Have you ever felt like you had no purpose? I’ve always believed that I am a transient speck of dust that gracefully moved with the wind and bowed to its powerful will. Today however, everything felt different. I felt like the wind ceased to blow, refusing to move me and forcing me to a stale. Recently, I’ve decided to rekindle my passion for art as a means to make myself believe that I am not living my life in shades of pale grays; to make myself believe that my existence isn’t bland and feckless.
Today I was aimlessly wandering around the city that I called home for 18 years of my life and I couldn’t help but feel a little void inside of me. The place seemed to love me less; as if it’s brutally reproaching me for letting the world wait around me while I continue to falter and lose ground; while I allowed myself to be overweening. The neon lights didn’t glow as lively as before, the monotonous drone of the street resounded irritatingly hollow in my ears and the populace seemed generally dejected.
I wish I could take flight and make the sun punctuate the day in wonderful splendor; I wish I could paint sky’s canvas to be beautiful again. I wish I could find my little niche in the former paradise that grew tired of me. I wish I could find my purpose.
I woke up today with the pleasant rays of the sun caressing my face. It’s summer time here in Manila as I write this entry but the past few days have been cloudy- As if the weather’s deliberately trying to reflect my mood. I’m very much thankful for the fact that at least I have one commiserating friend in the form of the weather and I feel like I need to express my gratitude and reciprocate by feeling a little “sunny” myself today…and I have very good reason to be.

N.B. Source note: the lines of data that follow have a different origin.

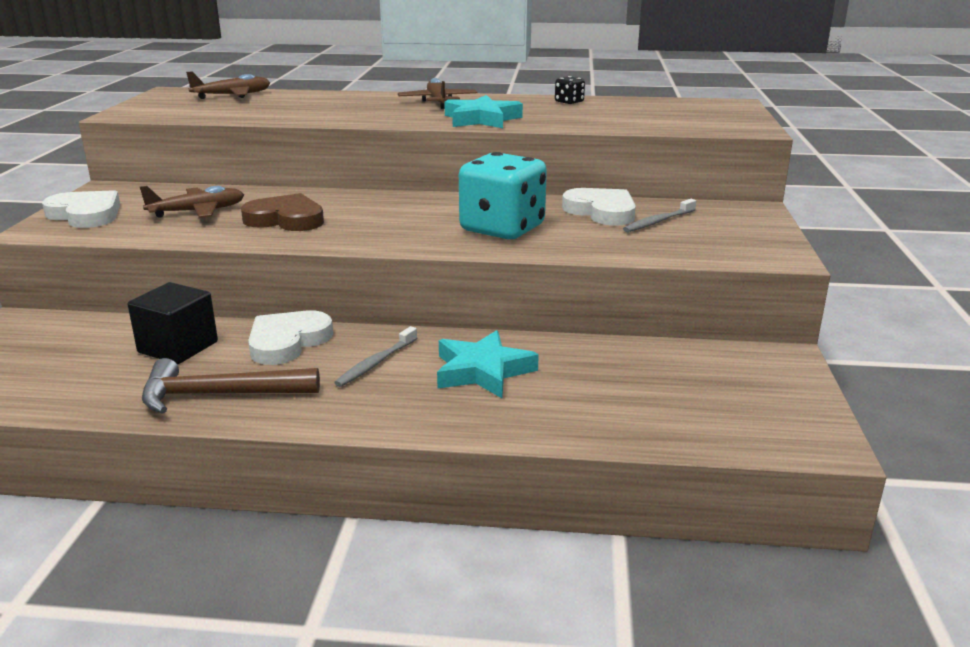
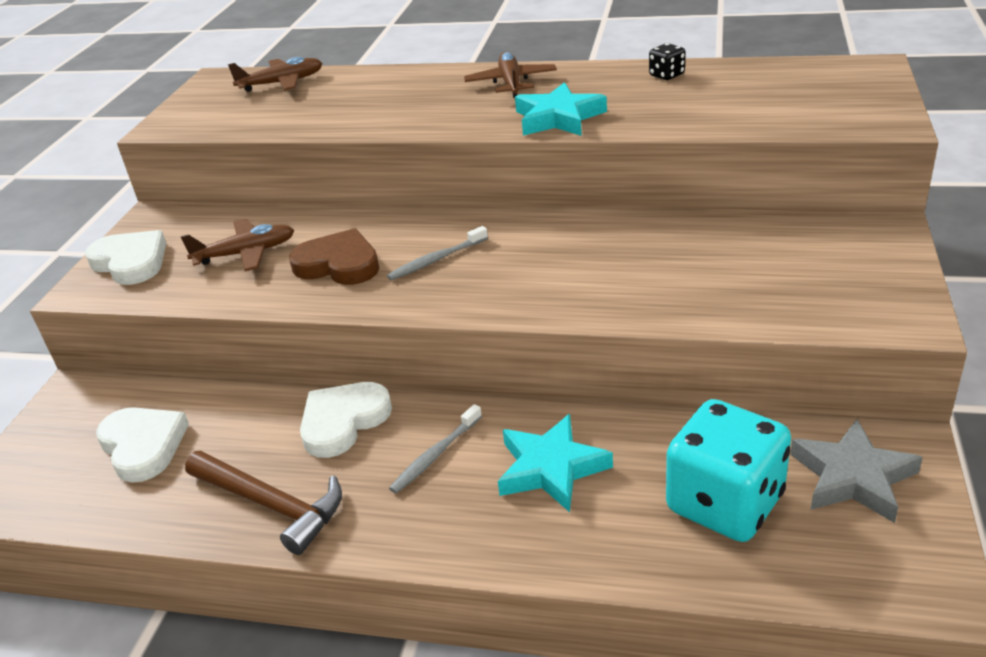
camera: 10 degrees right, 10 degrees up
black cube [128,282,218,364] -> none
brown hammer [142,358,320,414] -> brown hammer turned 150 degrees counterclockwise [185,450,342,555]
turquoise dice [459,152,547,239] -> turquoise dice moved to [666,399,791,542]
white heart [562,188,636,226] -> white heart moved to [96,407,189,483]
grey toothbrush [623,199,696,232] -> grey toothbrush moved to [387,226,488,280]
none -> grey star [790,419,923,523]

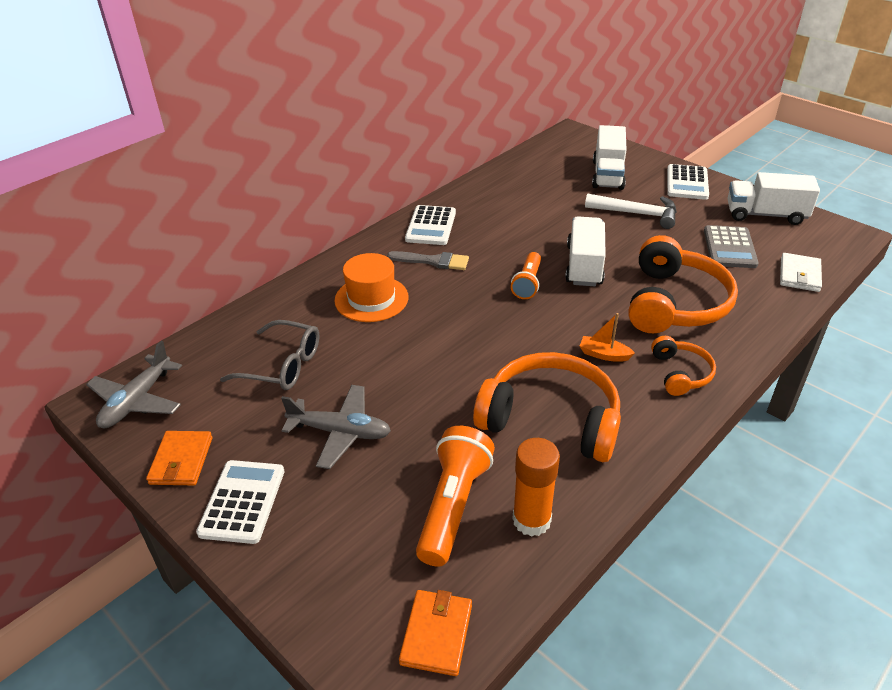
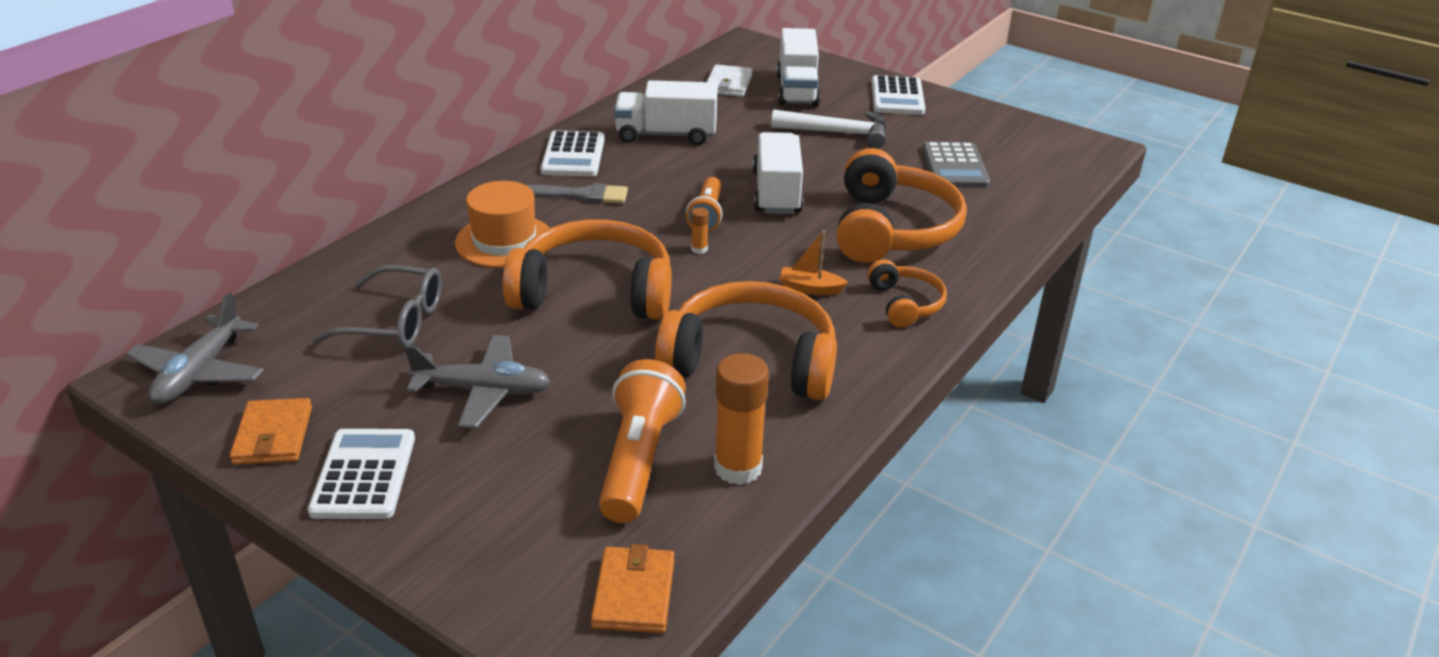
camera: 10 degrees left, 5 degrees down
white truck [728,172,820,225] -> white truck moved to [614,80,717,145]
white wallet [780,253,822,292] -> white wallet moved to [707,64,753,97]
none -> orange headphones [503,220,672,320]
none -> orange glue stick [691,207,709,254]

When I woke up I came to the realization that being depressed and dispirited is a very unproductive way to spend the fleeting days of my summer. I have received a lot of pep-talk from friends whom I refused to listen to-nobody ever listens to pep talk when they’re depressed; it’s just a formality and a gesture of sympathy…feigned or otherwise, that I just can’t appreciate. Although I cannot say that the emotional injuries that I sustained (which I realized just now, were self-inflicted) are now totally healed, I can say that I’ve started to recuperate.